A orientação de Modernell para quem não pretende se enrolar ainda mais com as contas é "fechar a torneira do consumo". "Não há outra saída que não reduzir os gastos ao máximo para forçar uma sobra de dinheiro e, nem que seja aos poucos, amortizar as dívidas", comentou ele, que sugere até a venda de algum bem para gerar receita extra. "O que não se pode é ficar assistindo o crescimento das contas do cartão e do cheque especial sem fazer nada", emendou. 

Segundo o economista da Universidade de São Paulo (USP) Roberto Luis Troster, dos mais de 141 milhões de brasileiros que têm acesso a crédito, 57 milhões estão com dívida em atraso. Entre as empresas, das mais de 7 milhões habilitadas a buscar recursos em instituições financeiras, metade não consegue honrar os compromissos em dia. 

Conforme Troster, com o aumento do calote, bancos e financeiras elevam ainda mais as taxas de juros, para se prevenir dos riscos, e encurtam os prazos de financiamento. "O problema está nesse modelo de negócios. Essa situação segura a economia brasileira porque, sem crédito, as empresas não decolam e os brasileiros não consomem. O pior é que o governo não reconhece a inadimplência como um problema", comentou. 
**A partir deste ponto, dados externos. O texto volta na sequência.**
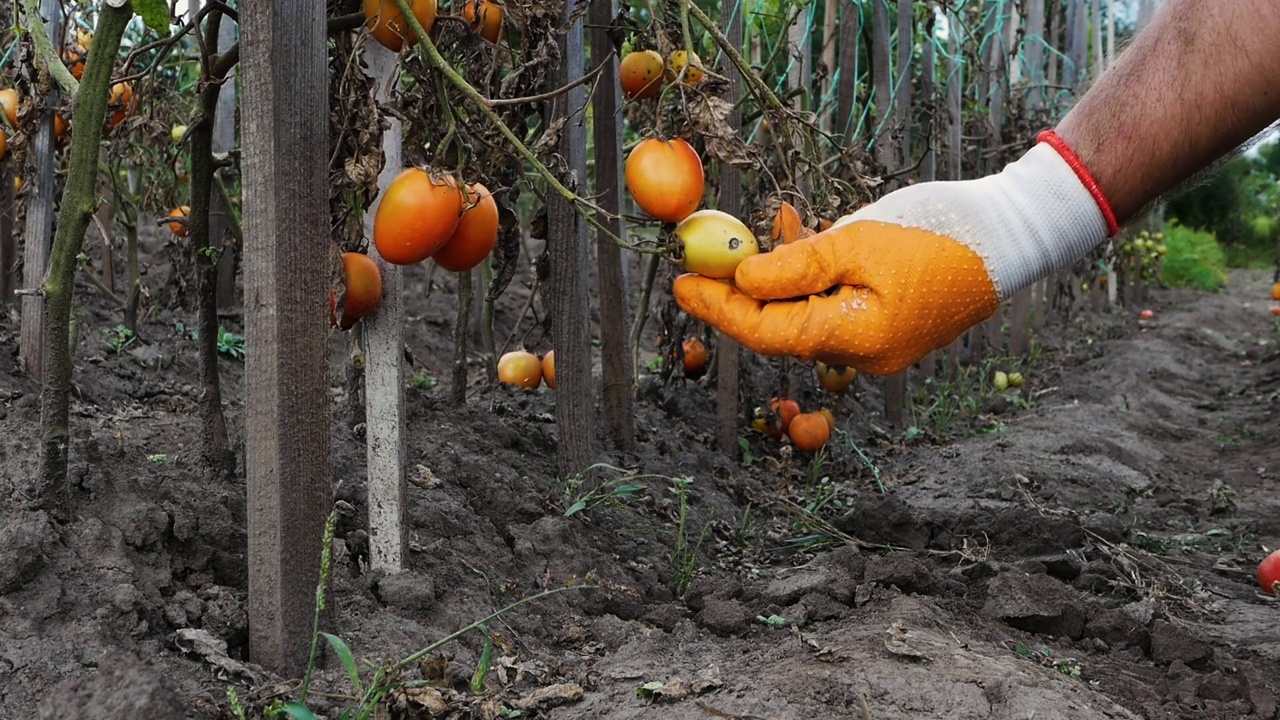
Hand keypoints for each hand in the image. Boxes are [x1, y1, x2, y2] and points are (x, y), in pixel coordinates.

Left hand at [673, 139, 1113, 375]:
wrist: (1014, 234)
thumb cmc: (941, 231)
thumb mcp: (857, 241)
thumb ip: (795, 266)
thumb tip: (742, 280)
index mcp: (855, 339)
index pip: (766, 332)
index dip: (718, 308)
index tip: (679, 284)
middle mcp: (864, 355)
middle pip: (783, 326)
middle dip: (744, 290)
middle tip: (709, 253)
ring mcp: (880, 344)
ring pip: (808, 313)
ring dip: (780, 277)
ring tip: (768, 229)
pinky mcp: (891, 326)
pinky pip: (835, 307)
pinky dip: (813, 277)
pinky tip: (806, 238)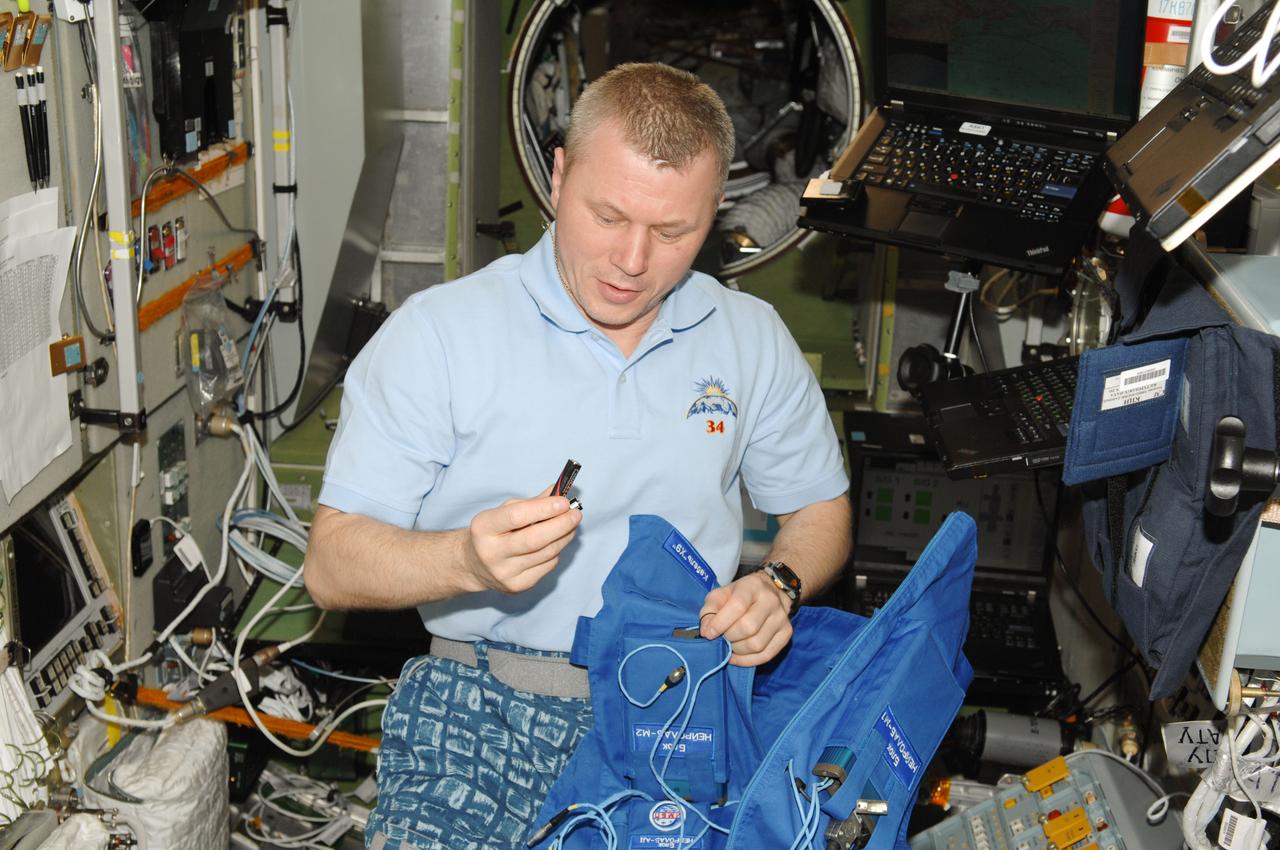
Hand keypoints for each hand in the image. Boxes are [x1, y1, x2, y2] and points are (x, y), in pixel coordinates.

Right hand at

O diretor executivo da Associação Nacional dos Executivos de Finanças, Administração e Contabilidade (Anefac), Miguel José Ribeiro de Oliveira, atribuiu o aumento da inadimplência nas operações com cartão de crédito e com cheque especial ao desaquecimento da economia. "Tivemos um ano em que, com a inflação alta, mais consumidores recorreram a empréstimos para saldar as dívidas. Mas os juros elevados pesaram no bolso das famílias, que encontraram dificuldade em honrar os compromissos", avaliou. 

Segundo estudo da Anefac, a taxa média de juros do cartão de crédito passou de 10,78% ao mês (241,61% ao ano) em outubro para 10,90% (246,08%) em novembro, o nível mais elevado desde janeiro de 2000. No cheque especial, os encargos subiram de 8,50% ao mês (166,17% ao ano) para 8,56% (167,94%) no mesmo período, a maior taxa desde dezembro de 2003. 

O cenário será ainda mais desolador para 2015. Por conta da elevação da Selic para 11,75% ao ano no início de dezembro, a inadimplência nas duas modalidades poderá aumentar ainda mais. Para Oliveira, os índices de calote podem diminuir neste mês por conta uso do 13º salário para o pagamento das dívidas. Mas o alivio não vai durar muito. "Devemos ter mais desemprego no próximo ano em consequência dos ajustes anunciados pela nova equipe econômica. Aliado ao aumento dos juros, que o Banco Central já sinalizou, teremos um crescimento da inadimplência", previu.